Su Ming-Yang, Su Kuan-Lin
Department of Computer Science and Information Engineering, Ming Chuan University, Taoyuan City 333, Taiwan.
Sensors (Basel). 2023 Oct 16;23(20):8499. doi: 10.3390/s23208499.
Malicious uniform resource locators (URLs) are prevalent in cyberattacks, particularly in phishing attempts aimed at stealing sensitive information or distributing malware. Therefore, it is of paramount importance to accurately detect malicious URLs. Prior research has explored the use of deep-learning models to identify malicious URLs, using the segmentation of URL strings into character-level or word-level tokens, and embedding and employing trained models to differentiate between URLs. In this study, a bidirectional encoder representation from a transformers-based (BERT) model was devised to tokenize URL strings, employing its self-attention mechanism to enhance the understanding of correlations among tokens. Subsequently, a classifier was employed to determine whether a given URL was malicious. In evaluating the proposed methods, three different types of public datasets were utilized: a dataset consisting solely of URL strings from Kaggle, a dataset containing only URL features from GitHub, and a dataset including both types of data from the University of New Brunswick, namely, ISCX 2016. The proposed system achieved accuracy rates of 98.78%, 96.71%, and 99.98% on the three datasets, respectively. Additionally, experiments were conducted on two datasets from different domains-the Internet of Things (IoT) and Domain Name System over HTTPS (DoH)-to demonstrate the versatility of the proposed model.

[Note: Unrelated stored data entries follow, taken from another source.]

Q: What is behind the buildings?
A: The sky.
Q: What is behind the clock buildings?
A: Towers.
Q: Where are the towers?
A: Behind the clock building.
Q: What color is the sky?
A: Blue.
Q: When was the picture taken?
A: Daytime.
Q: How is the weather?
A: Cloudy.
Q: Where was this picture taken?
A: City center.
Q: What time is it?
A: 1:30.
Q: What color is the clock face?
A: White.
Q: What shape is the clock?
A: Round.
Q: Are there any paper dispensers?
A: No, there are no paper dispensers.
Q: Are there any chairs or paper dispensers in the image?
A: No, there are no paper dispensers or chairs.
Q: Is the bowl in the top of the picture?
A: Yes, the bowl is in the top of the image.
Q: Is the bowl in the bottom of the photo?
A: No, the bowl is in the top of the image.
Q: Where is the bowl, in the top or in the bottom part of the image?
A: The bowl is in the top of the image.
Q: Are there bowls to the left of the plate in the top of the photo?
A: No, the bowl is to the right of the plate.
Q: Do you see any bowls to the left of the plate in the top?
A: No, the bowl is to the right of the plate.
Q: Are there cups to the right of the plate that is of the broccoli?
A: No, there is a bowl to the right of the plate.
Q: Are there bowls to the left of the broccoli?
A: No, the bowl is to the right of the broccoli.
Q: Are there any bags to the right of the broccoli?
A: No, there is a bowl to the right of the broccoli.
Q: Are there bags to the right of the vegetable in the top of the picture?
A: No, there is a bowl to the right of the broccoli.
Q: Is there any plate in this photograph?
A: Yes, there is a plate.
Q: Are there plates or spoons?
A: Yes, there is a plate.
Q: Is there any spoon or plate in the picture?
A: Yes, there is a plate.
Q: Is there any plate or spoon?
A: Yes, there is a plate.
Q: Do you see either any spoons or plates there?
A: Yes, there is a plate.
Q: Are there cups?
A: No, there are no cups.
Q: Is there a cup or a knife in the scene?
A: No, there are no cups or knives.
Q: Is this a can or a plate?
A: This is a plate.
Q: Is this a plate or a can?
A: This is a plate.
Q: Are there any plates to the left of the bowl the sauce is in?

恶意统一资源定位符(URL)在网络攻击中很常见,尤其是在旨在窃取敏感信息或传播恶意软件的网络钓鱼企图中。因此,准确检测恶意URL至关重要。先前的研究已经探索了使用深度学习模型来识别恶意URL,方法是将URL字符串分割为字符级或单词级令牌,并嵌入和使用经过训练的模型来区分URL。在本研究中,设计了一种基于变换器的双向编码器表示(BERT)模型来对URL字符串进行令牌化,利用其自注意力机制来增强对令牌之间相关性的理解。随后,使用分类器来确定给定的URL是否为恶意URL。在评估所提出的方法时,使用了三种不同类型的公共数据集:一个仅由来自Kaggle的URL字符串组成的数据集、一个仅包含来自GitHub的URL特征的数据集,以及一个包括来自新不伦瑞克大学的两种类型数据的数据集,即ISCX 2016。所提出的系统在这三个数据集上分别实现了98.78%、96.71%和99.98%的准确率。此外,还在来自不同领域的两个数据集——物联网(IoT)和超文本传输安全协议(HTTPS)上的域名系统(DoH)——上进行了实验,以证明所提出模型的通用性。